A Label-Free Heterophily-Guided Approach for Unsupervised Graph Fraud Detection
Junjun Pan, Yixin Liu, Xin Zheng, Yizhen Zheng, Alan Wee-Chung Liew, Fuyi Li, Shirui Pan
TL;DR
This work tackles unsupervised graph fraud detection under heterophily by introducing HALO, a label-free heterophily metric, and HUGE, a two-component framework that pairs HALO-guided ranking with an asymmetric alignment loss to transfer structural signals from a GNN into an MLP encoder. HALO provides robust, bounded estimates of heterophily from node attributes, and the alignment-based detector learns local inconsistency scores while respecting relative heterophily orders. Across six real-world datasets, HUGE demonstrates strong and robust detection performance with favorable scalability, outperforming several state-of-the-art unsupervised GAD methods and several ablations validate the importance of HALO and the alignment mechanism. The approach offers a practical, label-free pathway to combat fraud in large-scale graph-based online services, where labels are scarce or unavailable.
Abstract
Graph fraud detection (GFD) has rapidly advanced in protecting online services by identifying malicious fraudsters.

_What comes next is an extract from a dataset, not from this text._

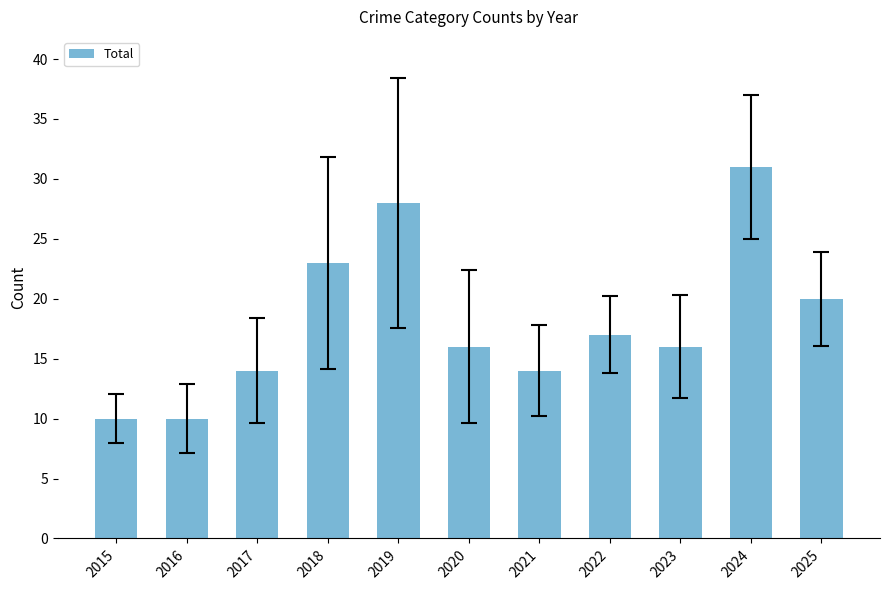

What is the change in value from 2019 to 2023?

-12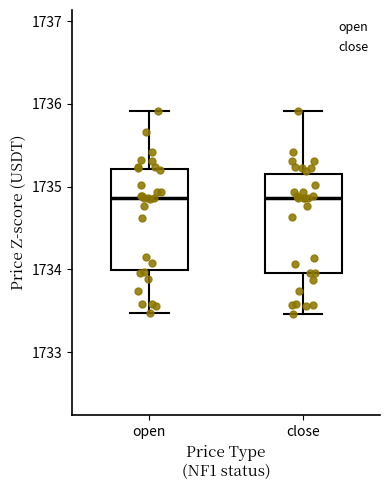

Where does the upper whisker of the box for close end on the y-axis? The values are not printed on the chart, so give them approximately, as read against the axis.

1735.9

Recent supervised GFD research highlights that heterophilic connections between fraudsters and users can greatly impact detection performance, since fraudsters tend to camouflage themselves by building more connections to benign users. Despite the promising performance of supervised GFD methods, the reliance on labels limits their applications to unsupervised scenarios; Additionally, accurately capturing complex and diverse heterophily patterns without labels poses a further challenge. To fill the gap, we propose a Heterophily-guided Unsupervised Graph fraud dEtection approach (HUGE) for unsupervised GFD, which contains two essential components: a heterophily estimation module and an alignment-based fraud detection module. In the heterophily estimation module, we design a novel label-free heterophily metric called HALO, which captures the critical graph properties for GFD, enabling its outstanding ability to estimate heterophily from node attributes. In the alignment-based fraud detection module, we develop a joint MLP-GNN architecture with ranking loss and asymmetric alignment loss. The ranking loss aligns the predicted fraud score with the relative order of HALO, providing an extra robustness guarantee by comparing heterophily among non-adjacent nodes. Moreover, the asymmetric alignment loss effectively utilizes structural information while alleviating the feature-smooth effects of GNNs. Extensive experiments on 6 datasets demonstrate that HUGE significantly outperforms competitors, showcasing its effectiveness and robustness.